Dunque un progetto di rifondazione, condiviso fra scuola, sindacati e enti locali, servirà a riparare gli errori stratificatisi nell’arco di più di venti anni e mai soggetti, peraltro, a un serio bilancio critico, ma al contempo, recuperando le ragioni di fondo di una scuola autenticamente formativa e democratica, questa proposta favorirà scelte coerenti anche nell’ambito dell’innovazione tecnologica che di certo non sarà sufficiente legittimare sulla base di un criterio di pura autoreferenzialità o di imitazione. In ogni caso è fondamentale sottolineare che, ammesso si giunga alla formulazione di questa piattaforma condivisa, soltanto se finalmente si saprà suscitare un vero e partecipato dibattito, prima di tutto fra gli insegnanti, ma possibilmente anche fra tutti gli interessati al progresso civile del nostro Paese, si potrà sperare in una sua qualche effettiva applicabilità ed efficacia. Come si accennava prima, il silenzio, il ripiegamento, un sentimento di insufficienza/impotenza sono le esperienze più diffuse e condivise fra i docenti di questa autonomia dove è ormai tradizione, perpetrata anche in questa tragica realtà pandemica, una sorta di scandalosa divisione del lavoro fra un ristretto gruppo che impartisce direttive e una massa che le esegue senza averne condiviso la gestazione e spesso anche le ragioni.
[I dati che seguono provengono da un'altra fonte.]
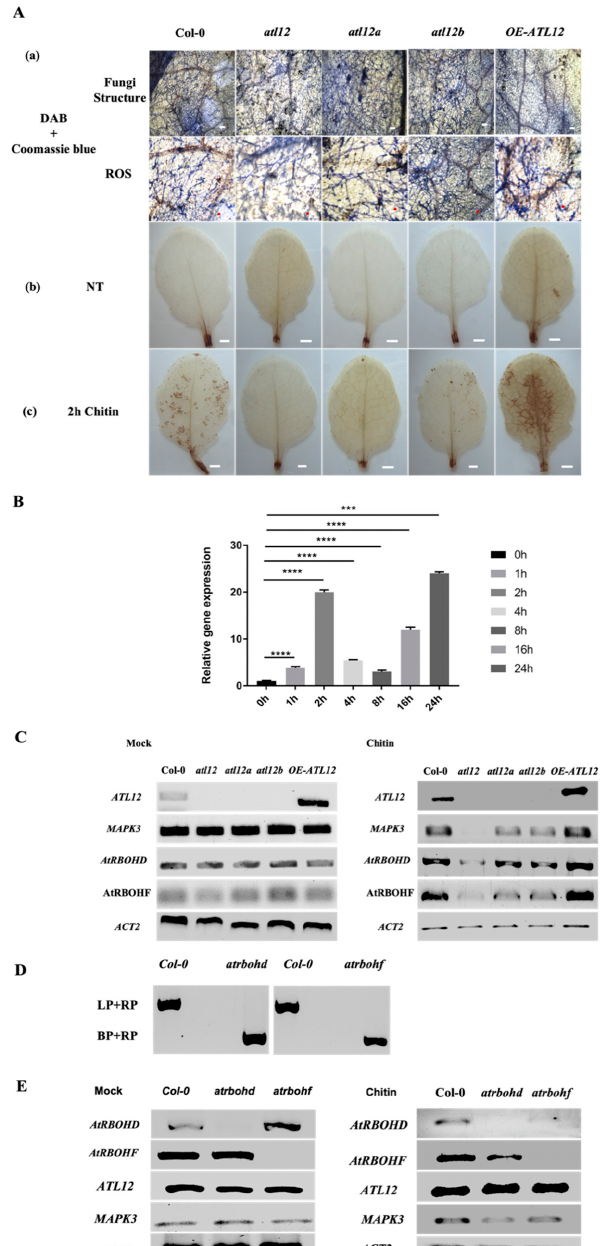
Figure 6. ATL12 is responsible for AtRBOHD/F -dependent ROS production in response to chitin. ( A ). ( a ) DAB and Coomassie blue staining of plants in response to fungal treatment. Blue line indicated fungal hyphae, and brown precipitate indicated ROS. ( b ) DAB staining of different seedlings without chitin treatment; ( c ) DAB staining of plants treated with 100 mg/mL chitin for 2 h. Scale bar indicated 1 mm. ( B ). Temporal expression level of AtRBOHD mRNA expression after chitin treatment via qRT-PCR. ( C ). RT-PCR analysis of ATL12 , MAPK3 , AtRBOHD , and AtRBOHF expression in wild-type, atl12 mutants and overexpression (OE) lines under normal condition(mock) and after chitin treatment. ( D ). Amplification of ATL12 in genomic DNA from the wild type, atrbohd and atrbohf . LP and RP are mutant-specific gene primers. BP is border primer in T-DNA insertional chunk in mutant. ( E ). RT-PCR analysis of AtRBOHD , AtRBOHF, ATL12 , and MAPK3 expression in mutant atrbohd , atrbohf , and Col-0 plants under normal conditions (mock control) and after chitin treatment. Experiments were repeated three times. The white and red scale bar indicates 1 mm. *** indicates p < 0.001 and **** indicates p <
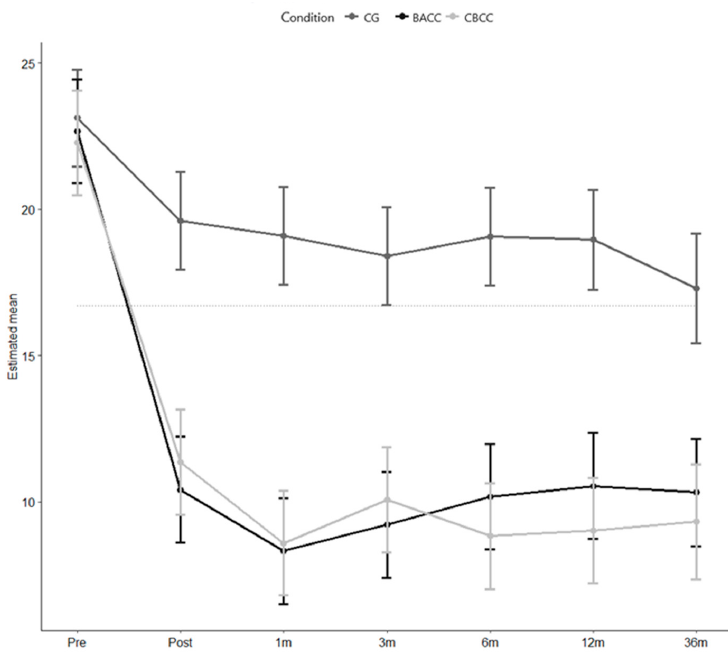
Figure 2. Estimated means at each time point for each Figure 2 . Estimated means at each time point for each group .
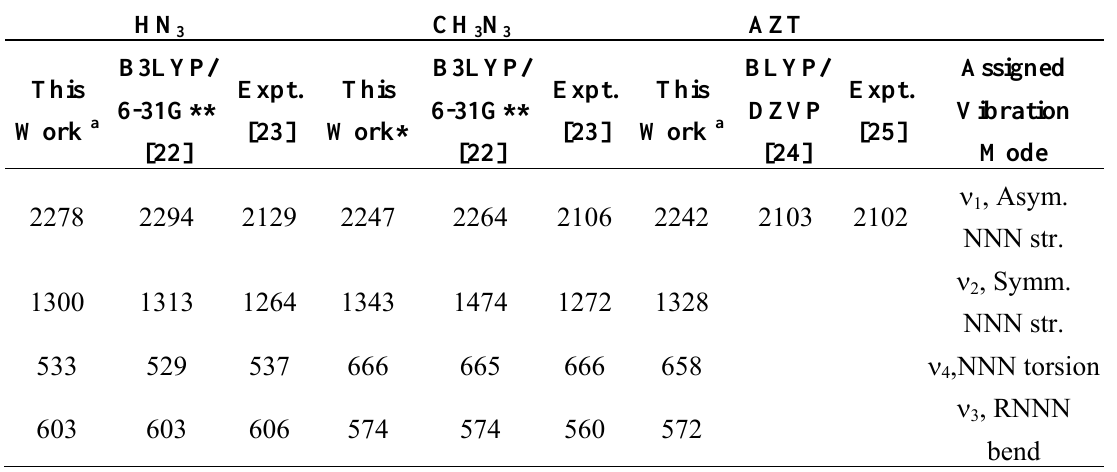
, CH3N3 and AZT (in cm -1 ). 3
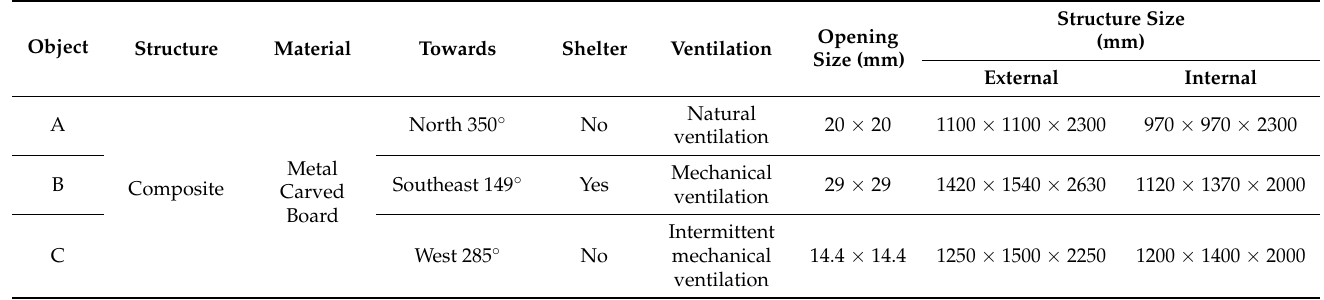
Table 1. Details for testing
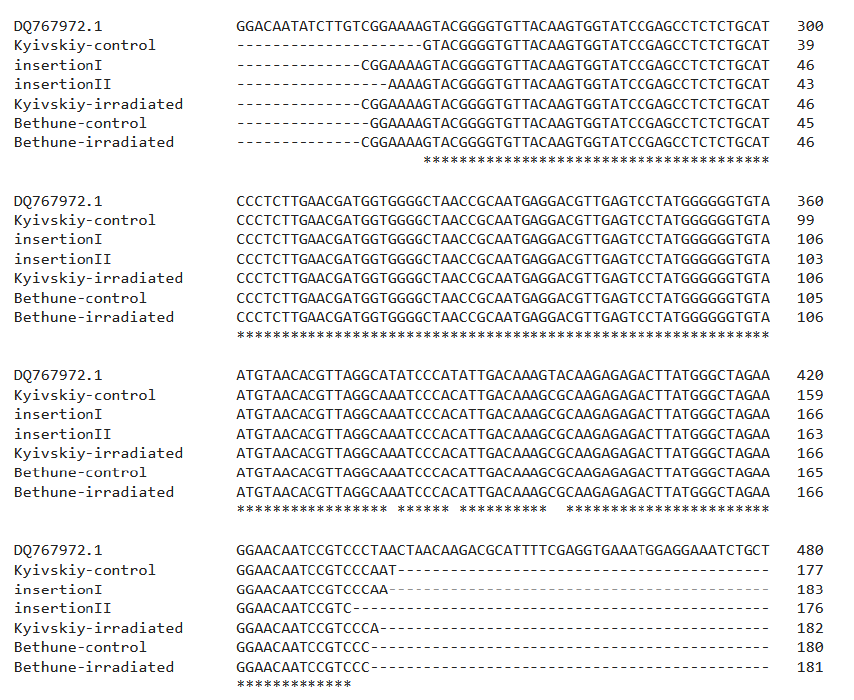
Figure 3. Sequence alignment by Clustal Omega of Cassandra amplicons generated in selected TRIM Cassandra fingerprints of common flax varieties Kyivskyi and Bethune grown in the remediated and radio-contaminated field conditions of Chernobyl.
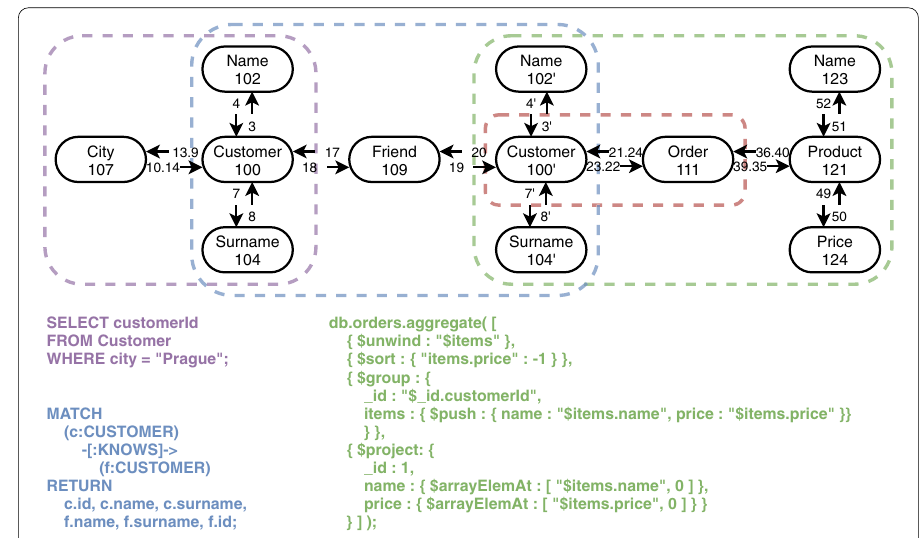
Fig. 16 The decomposition of projection pattern and examples of translations of corresponding query parts into particular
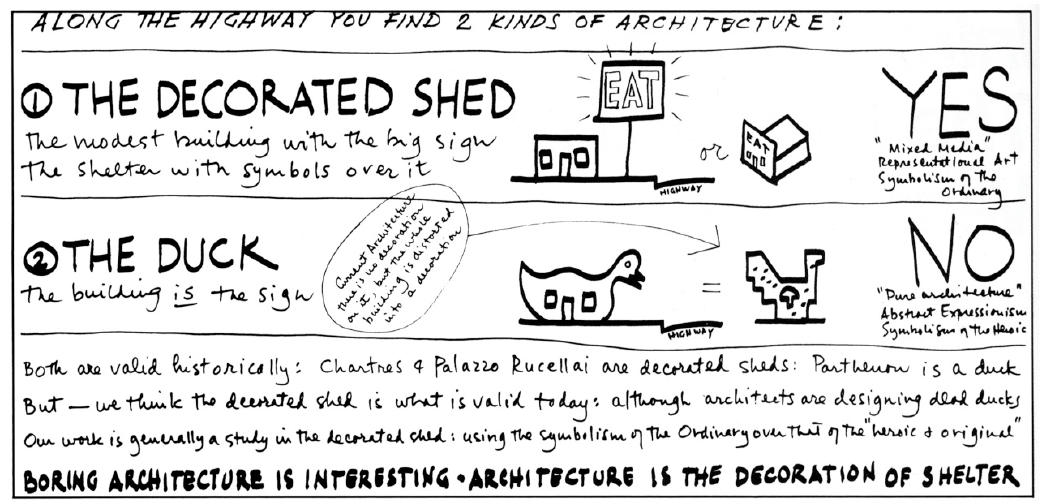
Figure 4. Robert Venturi, Denise Scott Brown, and Steven Izenour, Learning from Las Vegas. First edition, 1972. Credit Line: Venturi, Scott Brown Collection, The Architectural Archives, University of Pennsylvania.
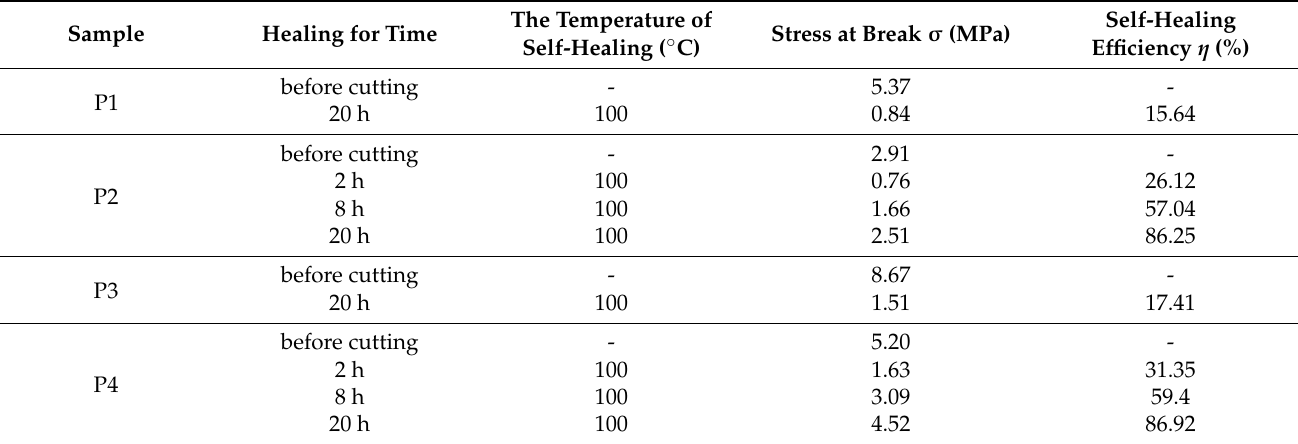
Table 4. Film self-healing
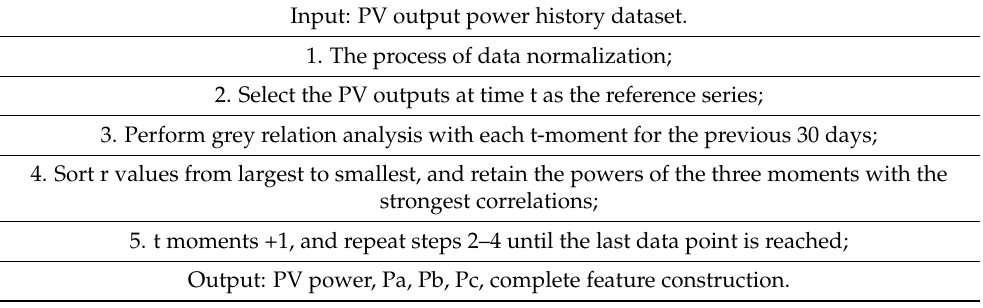
Table 2. Similarity feature selection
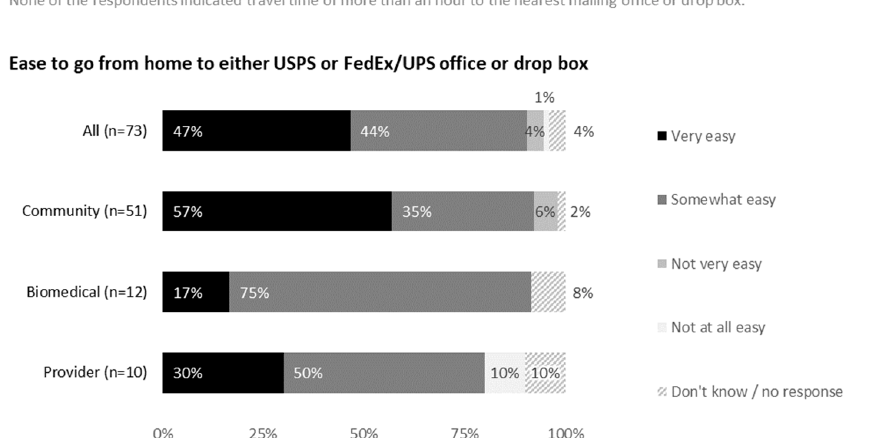
Figure 3. Feedback on mailing blood samples to a laboratory or research site from all participants (United States, 2021).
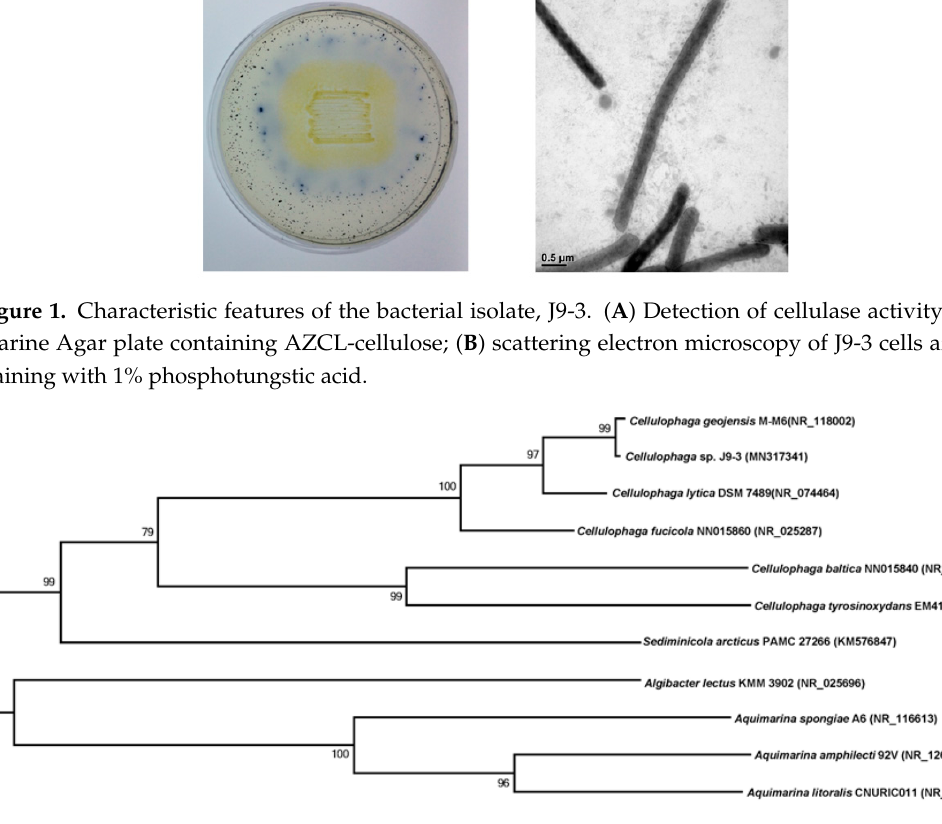
Figure 1. Characteristic features of the bacterial isolate, J9-3. ( A ) Detection of cellulase activity on Marine Agar plate containing AZCL-cellulose; ( B ) scattering electron microscopy of J9-3 cells after staining with 1% phosphotungstic acid.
Dunque è auspicabile un impegno serio affinché un’eventuale proposta plurale, prima ancora di essere inviata al ministro, possa figurare all’ordine del giorno delle assemblee sindacali e, meglio ancora, dei collegi. Considerando la pregressa esperienza degli ultimi venti anni, solo questo passaggio potrà offrire garanzie di effettivo cambiamento oltre che, naturalmente, consentire la raccolta di idee per interventi migliorativi in merito ai contenuti.
Dall’incontro in oggetto è emersa un’indicazione forte che va colta: vogliamo sperare che sia il bandolo giusto, che ne nasca un movimento sapiente capace di sbrogliare la peciosa matassa di silenzi e menzogne che avvolgono un cuore, pur ancora pulsante di vita, educato ai sensi problematici e forti della nostra Costituzione. Speriamo che infine il richiamo di quel battito ci guidi a realizzare il progetto di libertà che questo frangente, o forse questo passaggio epocale, richiede.